5. Appointment of Governing Council
Still on independence of the commission. Even though the bill provides that the commission shall be independent in the discharge of its functions, independence is not exercised on paper but in deeds and functionalities. The President of Nigeria is empowered to exclusively appoint and fire the council members of the commission without any role for the national assembly in the appointment and dismissal processes. There is also the ‘little favour’ of remuneration of council members which is also exclusively fixed by the President. All these create a familiar situation of – he who pays the piper dictates the tune – for the commission and its council members. Under such an arrangement, a data protection authority cannot be or seen to be independent. Incidentally, in September 2021, I led a team of stakeholders to produce a report on African data protection authorities (DPAs) and their independence. This provision reminds of the ‘sin that easily besets’ DPAs in their functions as regulators. (see https://paradigmhq.org/report/data-protection-authorities-in-africa-dpas-report/)
6. Licencing of Data Protection Compliance Organisations
It is again commendable that the bill has moved away from the erstwhile rigid licensing regime to accommodate the terms ‘accreditation’ and ‘registration’ of entities to aid the commission in its regulatory work. This improvement is important to avoid double or adverse licensing especially when considering lawyers who have been statutorily licenced to practice law and give advisory on issues of law, data protection inclusive. Again, two provisions are conflicting on this. While section 7(n) envisages accreditation and registration, section 35 only contains licencing. This must be resolved in favour of other forms of regulatory inclusion in the earlier section.
7. Designation of Data Protection Officers (DPOs)
The bill obliges data controller and processors ‘of major importance’ to designate DPOs. In spite of the rather long definition provided in the bill, it remains nebulous and a problem waiting to explode especially since the meaning is not conclusive in the same bill.
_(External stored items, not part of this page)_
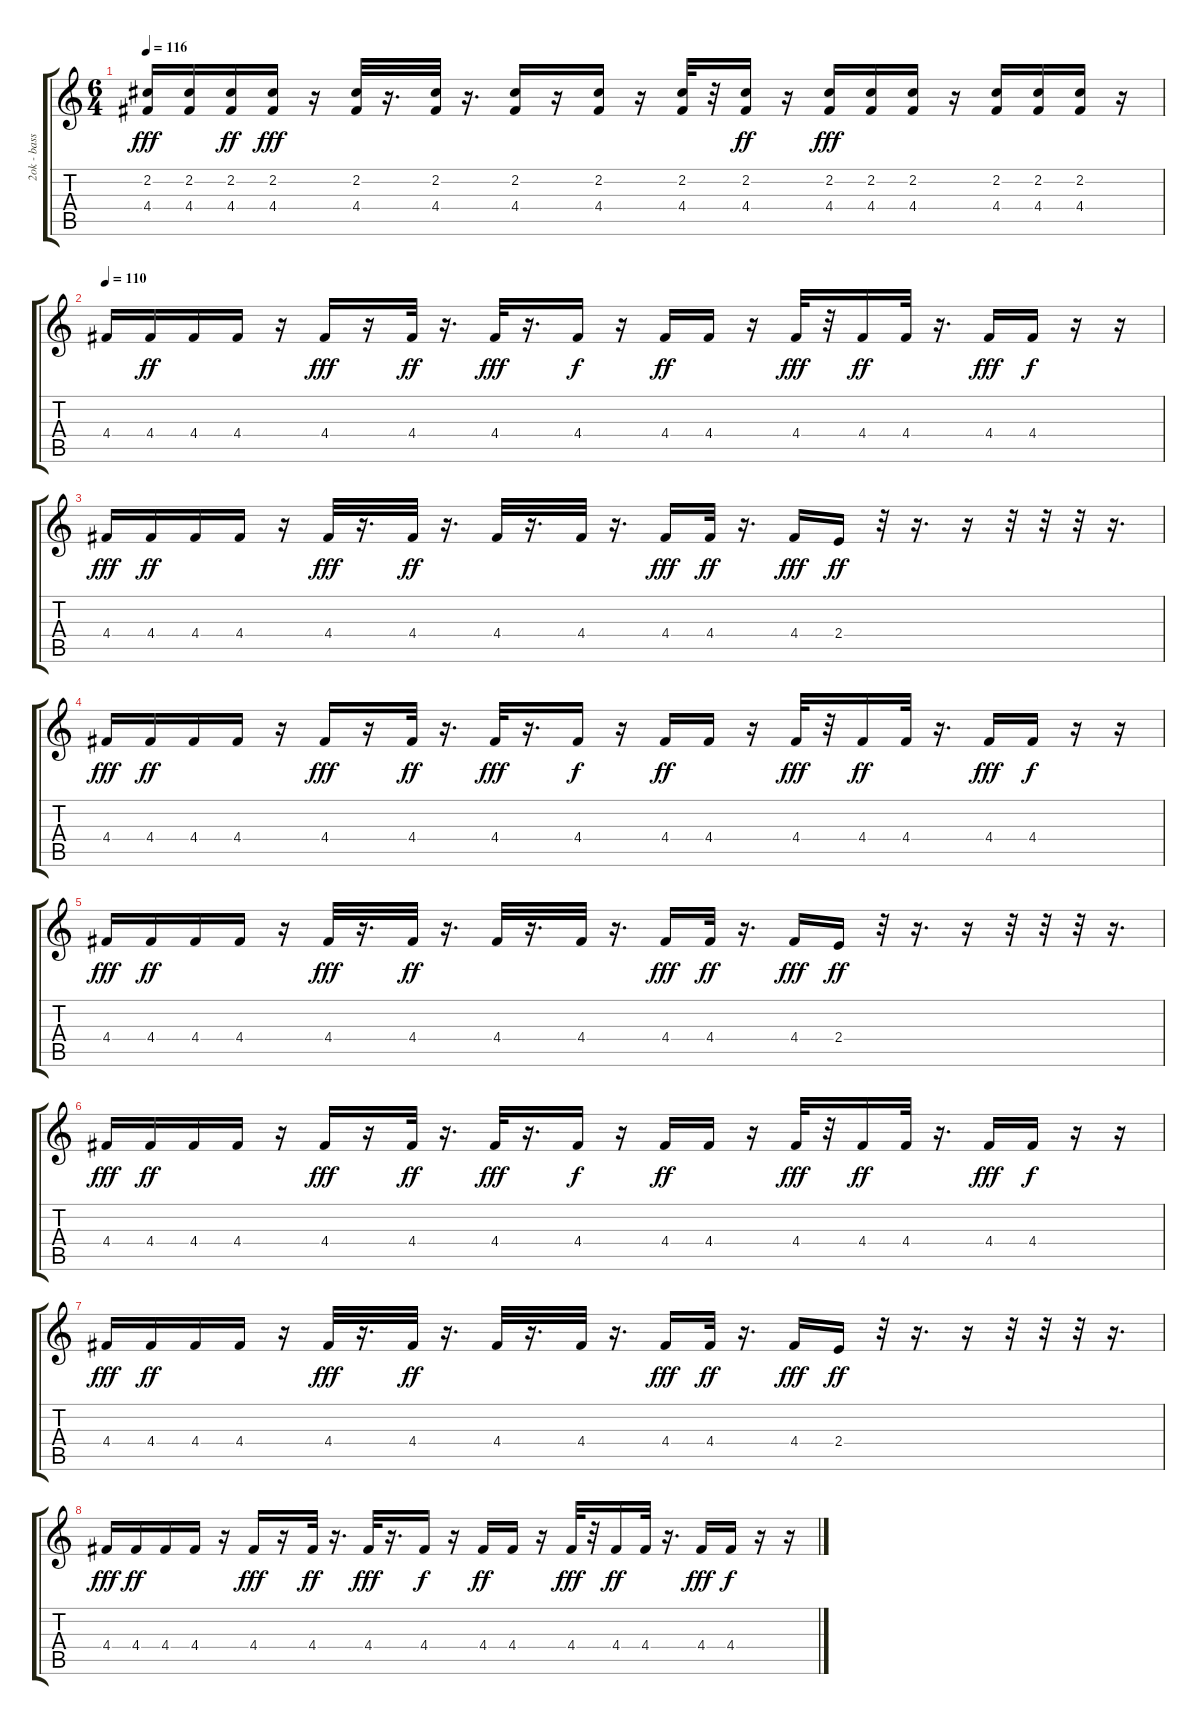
\track ("2ok - basso" "2ok - bass") {instrument electricbasspick}
\staff {score tabs}
\tuning (E4 B3 G3 D3 A2 E2) {hide}
\ts (6 4)
\tempo 116
\clef g2
\ks c
(2.2 4.4).16{dy fff} (2.2 4.4).16 (2.2 4.4).16{dy ff} (2.2 4.4).16{dy fff} r.16 (2.2 4.4).32 r.16{d} (2.2 4.4).32 r.16{d} (2.2 4.4).16 r.16 (2.2 4.4).16 r.16 (2.2 4.4).32 r.32 (2.2 4.4).16{dy ff} r.16 (2.2 4.4).16{dy fff} (2.2 4.4).16 (2.2 4.4).16 r.16 (2.2 4.4).16 (2.2 4.4).16 (2.2 4.4).16 r.16 |
\tempo 110
4.4.16 4.4.16{dy ff} 4.4.16 4.4.16 r.16 4.4.16{dy fff} r.16 4.4.32{dy ff} r.16{d} 4.4.32{dy fff} r.16{d} 4.4.16{dy f} r.16 4.4.16{dy ff} 4.4.16 r.16 4.4.32{dy fff} r.32 4.4.16{dy ff} 4.4.32 r.16{d} 4.4.16{dy fff} 4.4.16{dy f} r.16 r.16 |
4.4.16{dy fff} 4.4.16{dy ff} 4.4.16 4.4.16 r.16 4.4.32{dy fff} r.16{d} 4.4.32{dy ff} r.16{d} 4.4.32 r.16{d} 4.4.32 r.16{d} 4.4.16{dy fff} 4.4.32{dy ff} r.16{d} 4.4.16{dy fff} 2.4.16{dy ff} r.32 r.16{d} r.16 r.32 r.32 r.32 r.16{d} |
4.4.16{dy fff} 4.4.16{dy ff} 4.4.16 4.4.16 r.16 4.4.16{dy fff} r.16 4.4.32{dy ff} r.16{d} 4.4.32{dy fff} r.16{d} 4.4.16{dy f} r.16 4.4.16{dy ff} 4.4.16 r.16 4.4.32{dy fff} r.32 4.4.16{dy ff} 4.4.32 r.16{d} 4.4.16{dy fff} 4.4.16{dy f} r.16 r.16 |
4.4.16{dy fff} 4.4.16{dy ff} 4.4.16 4.4.16 r.16 4.4.32{dy fff} r.16{d} 4.4.32{dy ff} r.16{d} 4.4.32 r.16{d} 4.4.32 r.16{d} 4.4.16{dy fff} 4.4.32{dy ff} r.16{d} 4.4.16{dy fff} 2.4.16{dy ff} r.32 r.16{d} r.16 r.32 r.32 r.32 r.16{d} |
4.4.16{dy fff} 4.4.16{dy ff} 4.4.16 4.4.16 r.16 4.4.16{dy fff} r.16 4.4.32{dy ff} r.16{d} 4.4.32{dy fff} r.16{d} 4.4.16{dy f} r.16 4.4.16{dy ff} 4.4.16 r.16 4.4.32{dy fff} r.32 4.4.16{dy ff} 4.4.32 r.16{d} 4.4.16{dy fff} 4.4.16{dy f} r.16 r.16 |
4.4.16{dy fff} 4.4.16{dy ff} 4.4.16 4.4.16 r.16 4.4.32{dy fff} r.16{d} 4.4.32{dy ff} r.16{d} 4.4.32 r.16{d} 4.4.32 r.16{d} 4.4.16{dy fff} 4.4.32{dy ff} r.16{d} 4.4.16{dy fff} 2.4.16{dy ff} r.32 r.16{d} r.16 r.32 r.32 r.32 r.16{d} |
4.4.16{dy fff} 4.4.16{dy ff} 4.4.16 4.4.16 r.16 4.4.16{dy fff} r.16 4.4.32{dy ff} r.16{d} 4.4.32{dy fff} r.16{d} 4.4.16{dy f} r.16 4.4.16{dy ff} 4.4.16 r.16 4.4.32{dy fff} r.32 4.4.16{dy ff} 4.4.32 r.16{d} 4.4.16{dy fff} 4.4.16{dy f} r.16 r.16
The terms ‘ordinarily resident ‘ and ‘ordinarily operating’ may add to the confusion in the absence of authoritative definition and examples.
8. Omission of some terminologies
The bill contains concepts like recipient, pseudonymization, third parties, profiling, cross border but omits their definitions. The bill also completely omits concepts like joint controllers, anonymization, etc.
9. Transitional provision and the NDPR
Curiously, the transitional provision preserves the NDPR until it expires or replaced etc. It remains doubtful whether this bill, upon becoming an Act is deemed to have replaced the NDPR. This uncertainty needs to be clarified one way or the other.
On the whole, the introduction of this new bill raises new hopes and excitement in the industry. Notwithstanding its drawbacks, if/when passed into law, the new Act ushers in a new era for the privacy and data protection industry in Nigeria.